EXTRACTED DATA

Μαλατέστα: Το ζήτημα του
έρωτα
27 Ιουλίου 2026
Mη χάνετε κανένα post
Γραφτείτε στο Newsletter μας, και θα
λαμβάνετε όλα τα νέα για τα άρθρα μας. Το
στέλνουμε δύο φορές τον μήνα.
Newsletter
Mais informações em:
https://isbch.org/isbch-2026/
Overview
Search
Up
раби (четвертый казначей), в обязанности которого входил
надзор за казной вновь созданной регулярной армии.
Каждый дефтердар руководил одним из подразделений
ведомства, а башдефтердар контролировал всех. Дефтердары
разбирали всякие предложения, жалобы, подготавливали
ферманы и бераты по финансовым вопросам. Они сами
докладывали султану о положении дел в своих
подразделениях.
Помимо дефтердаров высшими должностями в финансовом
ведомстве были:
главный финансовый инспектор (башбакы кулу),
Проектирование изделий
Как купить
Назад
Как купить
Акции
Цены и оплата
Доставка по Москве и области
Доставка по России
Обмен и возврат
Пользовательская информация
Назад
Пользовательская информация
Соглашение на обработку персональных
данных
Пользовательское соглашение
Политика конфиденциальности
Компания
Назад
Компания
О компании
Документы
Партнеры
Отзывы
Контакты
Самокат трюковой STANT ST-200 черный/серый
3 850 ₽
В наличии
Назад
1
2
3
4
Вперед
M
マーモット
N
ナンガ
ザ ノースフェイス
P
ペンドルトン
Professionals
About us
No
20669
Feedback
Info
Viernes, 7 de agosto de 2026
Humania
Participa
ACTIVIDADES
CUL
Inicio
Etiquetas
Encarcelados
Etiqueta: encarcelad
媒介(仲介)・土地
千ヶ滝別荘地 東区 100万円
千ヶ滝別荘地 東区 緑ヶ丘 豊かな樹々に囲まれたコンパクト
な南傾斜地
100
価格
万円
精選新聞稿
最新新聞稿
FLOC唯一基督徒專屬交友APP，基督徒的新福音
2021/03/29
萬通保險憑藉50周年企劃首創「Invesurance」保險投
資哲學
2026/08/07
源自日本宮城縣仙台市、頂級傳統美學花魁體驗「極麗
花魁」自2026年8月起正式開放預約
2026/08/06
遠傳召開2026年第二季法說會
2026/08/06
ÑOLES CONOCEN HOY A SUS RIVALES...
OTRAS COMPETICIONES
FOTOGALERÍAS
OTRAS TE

TASK ITEM
Each record above is to be reproduced word for word.

RESPONSE
Μαλατέστα: Το ζήτημα του
έρωτα
27 Ιουλίου 2026
Mη χάνετε κανένα post
Γραφτείτε στο Newsletter μας, και θα
λαμβάνετε όλα τα νέα για τα άρθρα μας. Το
στέλνουμε δύο φορές τον μήνα.
Newsletter
Mais informações em:
https://isbch.org/isbch-2026/
Overview
Search
Up
раби (четвертый казначей), в обязанности которого входил
надзор за казной вновь созданной регулярной армии.
Каждый дефтердар руководил одним из подразделений
ведомства, а башдефтердар контролировал всех. Дефтердары
разбирали всякие предложения, жалобы, подготавливали
ферманы и бераты по финансовым вопросам. Они сами
докладывали султану о положении дел в своих
подразделениях.
Помимо дефтердаров высшими должностями в финансовом
ведомстве были:
главный финансовый инспектор (башбакы кулу),
Проектирование изделий
Как купить
Назад
Как купить
Акции
Цены и оплата
Доставка по Москве и области
Доставка по России
Обмен и возврат
Пользовательская информация
Назад
Пользовательская информация
Соглашение на обработку персональных
данных
Пользовательское соглашение
Политика конфиденциальности
Компания
Назад
Компания
О компании
Документы
Партнеры
Отзывы
Контакты
Самокат трюковой STANT ST-200 черный/серый
3 850 ₽
В наличии
Назад
1
2
3
4
Вперед
M
マーモット
N
ナンガ
ザ ノースフェイス
P
ペンドルトン
Professionals
About us
No
20669
Feedback
Info
Viernes, 7 de agosto de 2026
Humania
Participa
ACTIVIDADES
CUL
Inicio
Etiquetas
Encarcelados
Etiqueta: encarcelad
媒介(仲介)・土地
千ヶ滝別荘地 東区 100万円
千ヶ滝別荘地 東区 緑ヶ丘 豊かな樹々に囲まれたコンパクト
な南傾斜地
100
価格
万円
精選新聞稿
最新新聞稿
FLOC唯一基督徒專屬交友APP，基督徒的新福音
2021/03/29
萬通保險憑藉50周年企劃首創「Invesurance」保險投
資哲學
2026/08/07
源自日本宮城縣仙台市、頂級傳統美學花魁體驗「極麗
花魁」自2026年8月起正式開放預約
2026/08/06
遠傳召開2026年第二季法說會
2026/08/06
ÑOLES CONOCEN HOY A SUS RIVALES...
OTRAS COMPETICIONES
FOTOGALERÍAS
OTRAS TE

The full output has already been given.